Getty Images, one of the biggest image companies in the world, has partnered with Refinery29 to launch ‘The No Apologies’ image collection which aims to increase the diversity of women’s bodies in the stock pictures it supplies to news outlets.

“While social conversations have become more inclusive in recent years regarding who is seen, traditional media has been slower to change. We’re excited to expand our partnership with Refinery29 and create a collection together that enables the millennial female experience to be more accurately and unapologetically represented in the editorial space,” Pam Grossman, the director of visual trends at Getty, said.

The collection will have four themes: unique beauty, inclusive fashion, sex and intimacy and women’s health.

Getty said over the past year they have seen the demand for body positivity grow with searches for ‘unfiltered’ rise by 219 per cent and ‘real bodies’ increased by 147 per cent. The search around traditionally taboo topics like ‘menstruation’ have also risen by 142 per cent signalling a shift in the openness around the conversation of these once stigmatising topics.

Refinery29’s co-founder Piera Gelardi said: “Historically, the ‘aspiration’ women have been sold by media and advertising is that they should be tall, thin, white, hetero and blemish free.
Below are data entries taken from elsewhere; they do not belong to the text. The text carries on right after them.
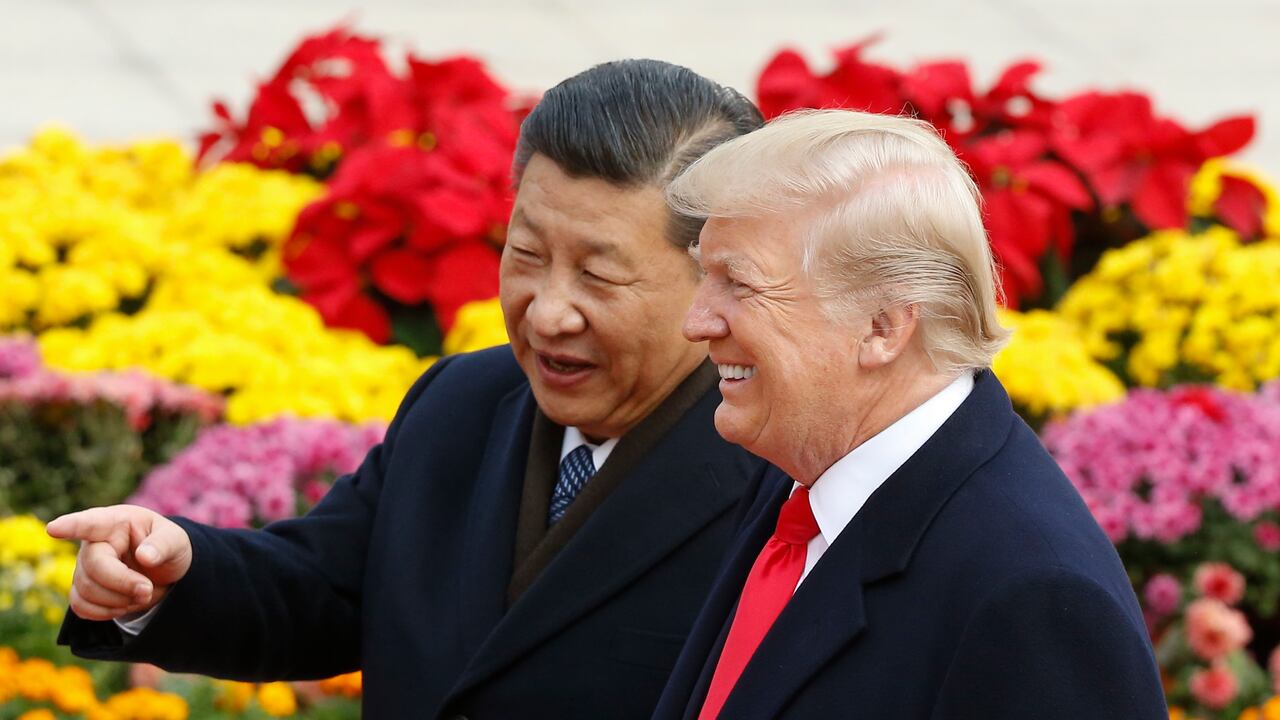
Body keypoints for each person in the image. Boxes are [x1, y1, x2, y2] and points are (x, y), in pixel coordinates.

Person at [46, 59, 767, 720]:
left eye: (600, 276)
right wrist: (173, 573)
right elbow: (323, 588)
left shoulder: (778, 469)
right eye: (526, 255)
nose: (547, 311)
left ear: (717, 276)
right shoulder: (464, 401)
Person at [651, 109, 1167, 719]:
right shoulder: (803, 465)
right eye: (703, 275)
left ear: (883, 326)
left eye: (739, 284)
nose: (696, 322)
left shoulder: (1034, 598)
Millennial and Gen Z women are the most diverse in US history and they’re looking for authentic images that reflect their personal experience […] we aim to shift our societal beauty standards with inclusive and unfiltered visual images that provide the tools for others in the industry to more realistically portray women’s experiences and create an opportunity for them to better connect with these important generations.”